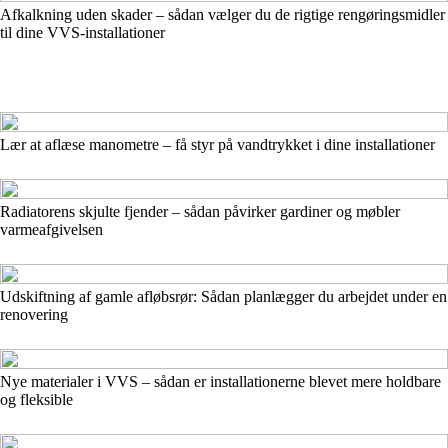
Afkalkning uden skader – sådan vælger du de rigtige rengøringsmidler
til dine VVS-installationer
Lær at aflæse manometre – få styr på vandtrykket i dine installationer
Radiatorens skjulte fjender – sådan påvirker gardiner og møbler
varmeafgivelsen
Udskiftning af gamle afløbsrør: Sådan planlægger du arbejdet under en
renovering
Nye materialer i VVS – sådan er installationerne blevet mere holdbare
og fleksible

++++++++++++++++++++

== TASK GOAL ==
If a line holds a picture, skip the picture and transcribe the rest of the material exactly.

== TASK RESULT ==
Afkalkning uden skader – sådan vælger du de rigtige rengøringsmidler
til dine VVS-installationer
Lær at aflæse manometre – få styr på vandtrykket i dine installationer
Radiatorens skjulte fjender – sådan påvirker gardiner og møbler
varmeafgivelsen
Udskiftning af gamle afløbsrør: Sådan planlægger du arbejdet under en
renovering
Nye materialer i VVS – sådan er installationerne blevet mere holdbare
og fleksible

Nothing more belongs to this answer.